Als er mit 80 Jahren beim Tennisspielen einen leichten Schlaganfall erlitt, gab er den Sport auf. Fünf Jahre später konnte er kaum noch gehen. Nach langem Abwägen beschlossen die Ärzte, ihm einen Herzschrittmacher einzusetzen. Kaum aus der Narkose erwacht, hüpfte der Rekonvaleszent aus dem Krankenbett und suchte nach seinen Jeanshosen. Immer wieder befürchtete die Familie sein plötzliches Ableben – mit dem seiner zehn Jahre jüngeren Frau rechnete niemand. Ein Schock!

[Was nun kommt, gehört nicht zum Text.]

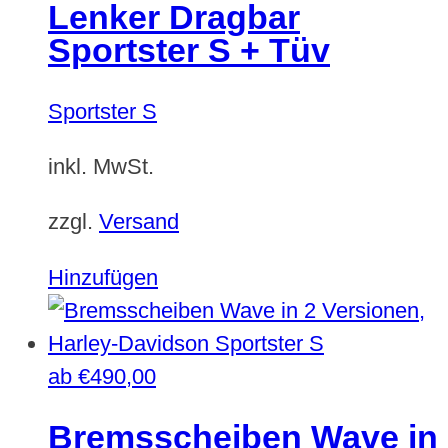
Lenker Dragbar
Sportster S + Tüv
Sportster S
inkl. MwSt.
zzgl.
Versand
Hinzufügen
ab
€
490,00
Bremsscheiben Wave in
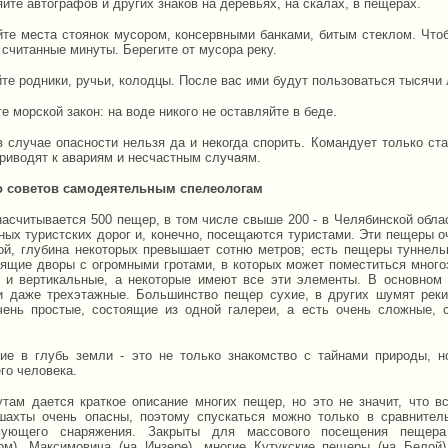
йте автографов и других знаков на деревьях, на скалах, в пещерах.
йте места стоянок мусором, консервными банками, битым стеклом. Чтоб
считанные минуты. Берегите от мусора реку.
йте родники, ручьи, колодцы. После вас ими будут пользоваться тысячи
 морской закон: на воде никого не оставляйте в беде.
в случае опасности нельзя да и некогда спорить. Командует только ст
приводят к авариям и несчастным случаям.
о советов самодеятельным спелеологам
насчитывается 500 пещер, в том числе свыше 200 - в Челябинской обла
ных туристских дорог и, конечно, посещаются туристами. Эти пещеры о
ой, глубина некоторых превышает сотню метров; есть пещеры туннельн
оящие дворы с огромными гротами, в которых может поместиться мног
 и вертикальные, а некоторые имеют все эти элементы. В основном
и даже трехэтажные. Большинство пещер сухие, в других шумят реки
ень простые, состоящие из одной галереи, а есть очень сложные, 
ие в глубь земли - это не только знакомство с тайнами природы, н
го человека.
там дается краткое описание многих пещер, но это не значит, что в
шахты очень опасны, поэтому спускаться можно только в сравнител
твующего снаряжения. Закрыты для массового посещения пещера
ом), Максимовича (на Инзере), многие Кутукские пещеры (на Белой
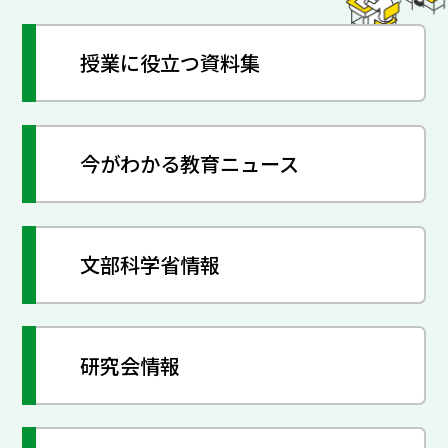
授業に役立つ資料集
今がわかる教育ニュース
文部科学省情報
研究会情報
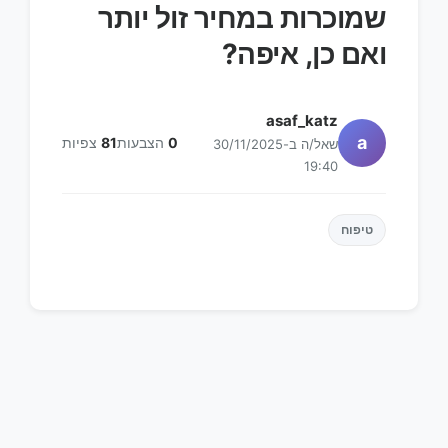
שמוכרות במחיר זול יותר
ואם כן, איפה?
asaf_katz
a
0
הצבעות
81
צפיות
שאל/ה ב-30/11/2025
19:40
טיפוח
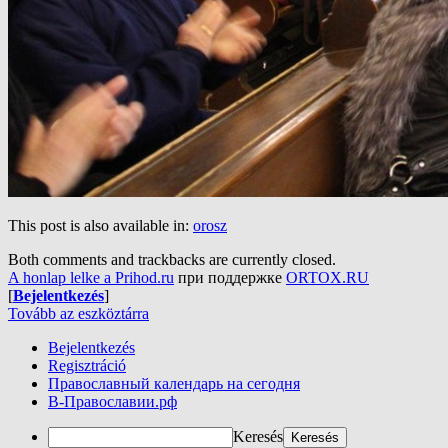
This post is also available in:
orosz
Both comments and trackbacks are currently closed.
A honlap lelke a Prihod.ru
при поддержке
ORTOX.RU
[
Bejelentkezés
]
Tovább az eszköztárra
Bejelentkezés
Regisztráció
Православный календарь на сегодня
В-Православии.рф
Keresés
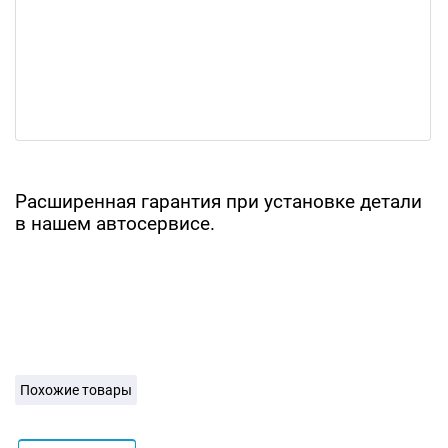
Расширенная гарантия при установке детали
в нашем автосервисе.
Похожие товары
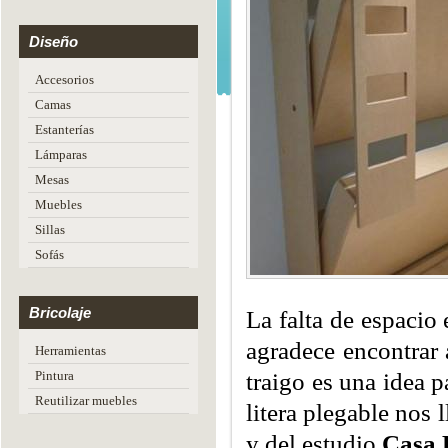
Diseño
Accesorios
Camas
Estanterías
Lámparas
Mesas
Muebles
Sillas
Sofás
Bricolaje
La falta de espacio
agradece encontrar 
Herramientas
traigo es una idea 
Pintura
Reutilizar muebles
litera plegable nos
y del estudio
Casa 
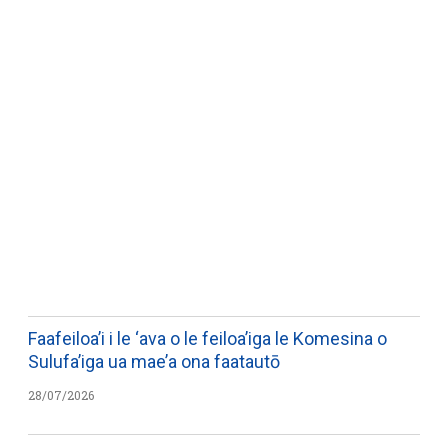
WATCH ON YOUTUBE
Faafeiloa’i i le ‘ava o le feiloa’iga le Komesina o
Sulufa’iga ua mae’a ona faatautō
28/07/2026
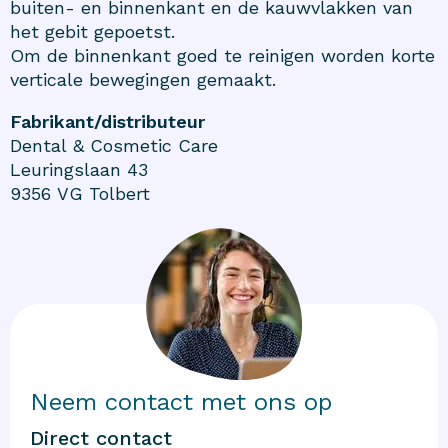
buiten- en binnenkant en de kauwvlakken van
het gebit gepoetst.
Om de binnenkant goed te reinigen worden korte
verticale bewegingen gemaakt.
Fabrikant/distributeur
Dental & Cosmetic Care
Leuringslaan 43
9356 VG Tolbert
Neem contact met ons op
Direct contact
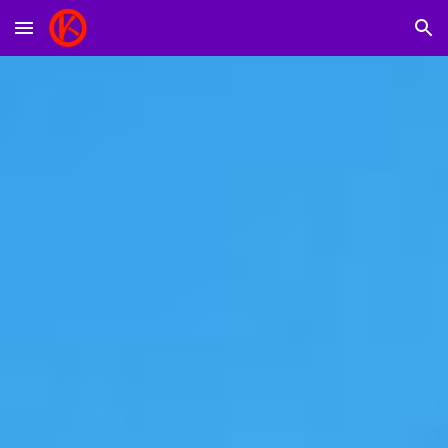
Skip to main content
Skip to navigation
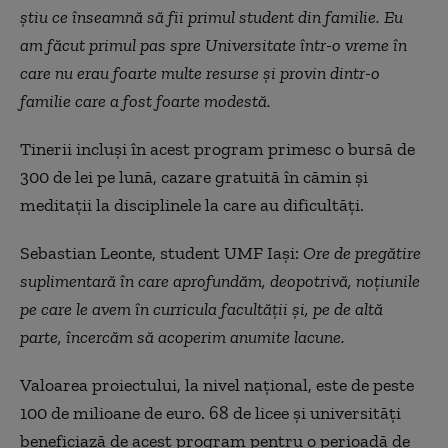
știu ce înseamnă să fii primul student din familie. Eu
am făcut primul pas spre Universitate într-o vreme în
care nu erau foarte multe resurse și provin dintr-o
familie care a fost foarte modestă.
Tinerii incluși în acest program primesc o bursă de
300 de lei pe lună, cazare gratuită în cămin și
meditații la disciplinele la care au dificultăți.
Sebastian Leonte, student UMF Iași:
Ore de pregătire
suplimentară în care aprofundăm, deopotrivă, noțiunile
pe care le avem în curricula facultății și, pe de altă
parte, încercăm să acoperim anumite lacune.
Valoarea proiectului, la nivel național, este de peste
100 de milioane de euro. 68 de licee și universități
beneficiază de acest program pentru o perioadă de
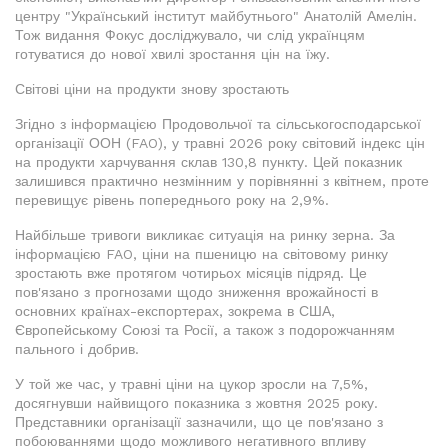
центру "Український інститут майбутнього" Анатолій Амелін.
Тож видання Фокус досліджувало, чи слід українцям
готуватися до нової хвилі зростання цін на їжу.
Світові ціни на продукти знову зростають
Згідно з інформацією Продовольчої та сільськогосподарської
організації ООН (FAO), у травні 2026 року світовий індекс цін
на продукти харчування склав 130,8 пункту. Цей показник
залишився практично незмінним у порівнянні з квітнем, проте
перевищує рівень попереднього року на 2,9%.
Найбільше тривоги викликає ситуація на ринку зерна. За
інформацією FAO, ціни на пшеницю на світовому ринку
зростають вже протягом чотирьох місяців підряд. Це
пов'язано з прогнозами щодо зниження врожайності в
основних країнах-експортерах, зокрема в США,
Європейському Союзі та Росії, а також з подорожчанням
пального і добрив.
У той же час, у травні ціни на цукор зросли на 7,5%,
досягнувши найвищого показника з жовтня 2025 року.
Представники організації зазначили, що це пов'язано з
побоюваннями щодо можливого негативного впливу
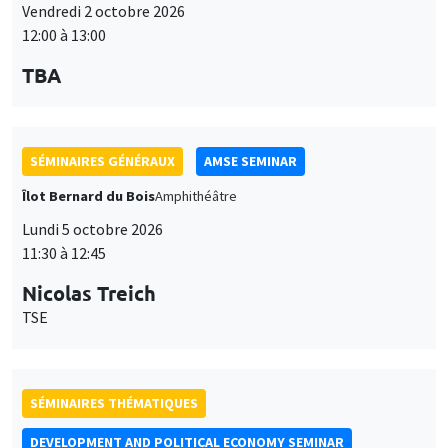
12:00 à 13:00
TBA
SÉMINAIRES GÉNÉRAUX
AMSE SEMINAR
Îlot Bernard du Bois
Amphithéâtre
Lundi 5 octobre 2026
11:30 à 12:45
Nicolas Treich
TSE
SÉMINAIRES THÉMATIQUES
DEVELOPMENT AND POLITICAL ECONOMY SEMINAR
Vendredi 9 octobre 2026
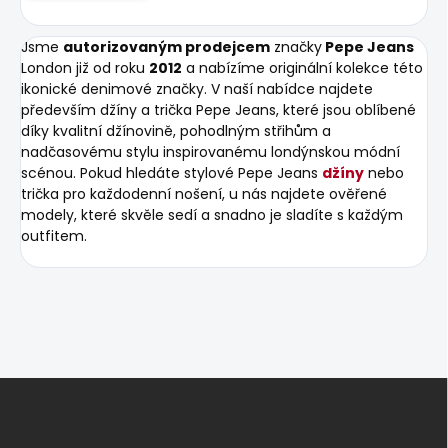
Jsme
autorizovaným prodejcem
značky
Pepe Jeans
London již od roku
2012
a nabízíme originální kolekce této
ikonické denimové značky. V naší nabídce najdete
především džíny a trička Pepe Jeans, které jsou oblíbené
díky kvalitní džínovině, pohodlným střihům a
nadčasovému stylu inspirovanému londýnskou módní
scénou. Pokud hledáte stylové Pepe Jeans
džíny
nebo
trička pro každodenní nošení, u nás najdete ověřené
modely, které skvěle sedí a snadno je sladíte s každým
outfitem.
Z
á
p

Auf eigenen Wunsch zog er in eine Altersresidenz. Die Tür zu seinem Zimmer stand offen, zu ihm kamen die Leute gern. Ein Thema beschäftigte ihn sehr: Was, wenn der Körper dem Kopf nicht mehr folgen kann? Wieso darf man den Zeitpunkt seines Endes nicht selbst bestimmen? Er hatte Glück. Zufrieden und entspannt eingeschlafen saß er eines Nachmittags im Sessel, als ihn seine Zimmernachbarin fand. Sie wollte sich gerade ein Kompliment für ihre neue Frisur abholen.